Marine animal behaviour in a high CO2 ocean

Recently, the effects of ocean acidification (OA) on marine animal behaviour have garnered considerable attention, as they can impact biological interactions and, in turn, ecosystem structure and functioning. We reviewed current published literature on OA and marine behaviour and synthesize current understanding of how a high CO2 ocean may impact animal behaviour, elucidate critical unknowns, and provide suggestions for future research. Although studies have focused equally on vertebrates and invertebrates, vertebrate studies have primarily focused on coral reef fishes, in contrast to the broader diversity of invertebrate taxa studied.
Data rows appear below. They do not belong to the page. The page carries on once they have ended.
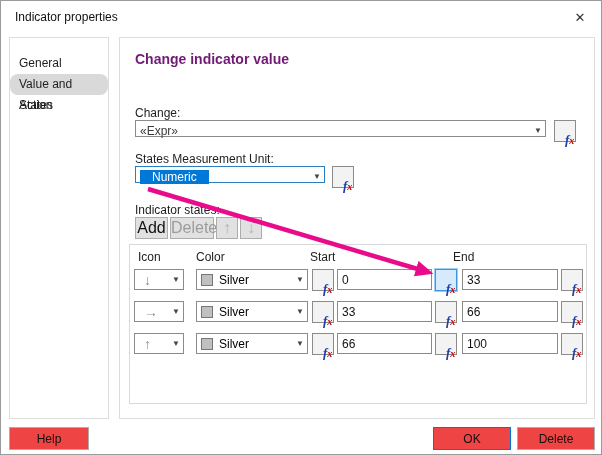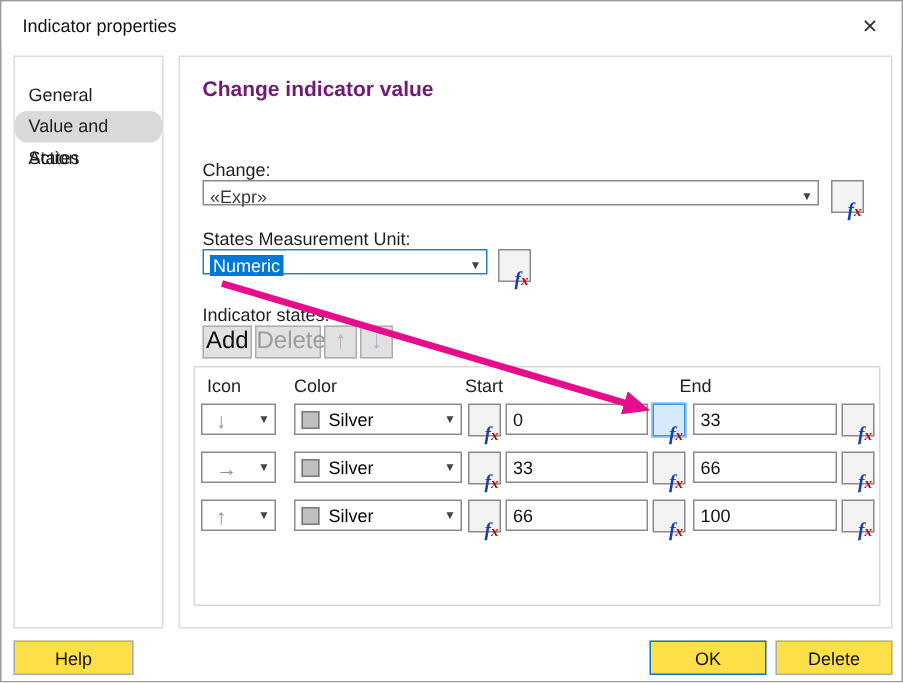--- a/index.html
+++ b/index.html
@@ -30,21 +30,21 @@
   .lbl { position:absolute; left:15px; color:#1e1e1e; }
   .lbl-value  { top:68px; }
   .lbl-unit   { top:114px; }
   .lbl-states { top:165px; }
 
   .combo { position:absolute; height:17px; border:1px solid #8b8b8b; background:#fff; cursor:default; }
   .combo-value { left:15px; top:82px;  width:411px; }
   .combo-unit  { left:15px; top:128px; width:190px; border-color:#2d7dc1; }
   .combo-text { position:absolute; left:4px; top:3px; white-space:nowrap; }
   .expr { color:#3c3c3c; }
-  .sel-text { background:#0078d7; color:#fff; padding:0 2px; }
+  .sel-text { background:#0078d7; color:#fff; padding:0 12px; }
   .caret { position:absolute; right:3px; top:6px; font-size:8px; color:#444; line-height:1; }
 
   
   .fx { position:absolute; width:22px; height:21px; border:1px solid #8b8b8b; background:#f3f3f3;
         font-family:"Liberation Serif", serif; font-style:italic; padding:10px; cursor:pointer;
         line-height:17px; text-align:center; }
   .fxf { color:#1b3faa; font-weight:bold; font-size:13px; font-style:italic; }
   .fxx { color:#c00000; font-weight:bold; font-size:10px; font-style:italic; }
   .fx.hl { border:1px solid #3c96e0; background:#d7eafc; box-shadow:0 0 0 1px #9ecdf2; }
   .fx-value { left:434px; top:82px; }
@@ -78,21 +78,21 @@
   .row .fx-a { left:178px; top:0; }
   .row .fx-b { left:301px; top:0; }
   .row .fx-c { left:427px; top:0; }
 
   .txt { position:absolute; top:0; height:21px; border:1px solid #8b8b8b; padding:0 4px;
          font-family:"Liberation Sans", sans-serif; font-size:12px; color:#111; }
   .txt-start { left:203px; width:95px; }
   .txt-end   { left:328px; width:96px; }
 
   
-  .footbtn { position:absolute; height:23px; border:1px solid #adadad; background:#fde047;
+  .footbtn { position:absolute; height:23px; border:1px solid #adadad; background:#ef4444;
              font-family:"Liberation Sans", sans-serif; font-size:12px; cursor:pointer; color:#111; }
   .btn-help   { left:8px;   top:426px; width:80px; }
   .btn-ok     { left:432px; top:426px; width:78px; border:1px solid #0078d7; }
   .btn-cancel { left:516px; top:426px; width:78px; }
 
   
   .annotation { position:absolute; left:0; top:0; z-index:20; pointer-events:none; }
 </style>
 </head>
 <body>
A quantitative synthesis of the direction and magnitude of change in behaviours from current conditions under OA scenarios suggests primarily negative impacts that vary depending on species, ecosystem, and behaviour. The interactive effects of co-occurring environmental parameters with increasing CO2 elicit effects different from those observed under elevated CO2 alone. Although 12% of studies have incorporated multiple factors, only one study has examined the effects of carbonate system variability on the behaviour of a marine animal. Altered GABAA receptor functioning under elevated CO2 appears responsible for many behavioural responses; however, this mechanism is unlikely to be universal. We recommend a new focus on determining the effects of elevated CO2 on marine animal behaviour in the context of multiple environmental drivers and future carbonate system variability, and the mechanisms governing the association between acid-base regulation and GABAA receptor functioning. This knowledge could explain observed species-specificity in behavioural responses to OA and lend to a unifying theory of OA effects on marine animal behaviour.

Clements J. C. & Hunt H. L., 2015. Marine animal behaviour in a high CO2 ocean. Marine Ecology Progress Series 536:259-279. Article (subscription required).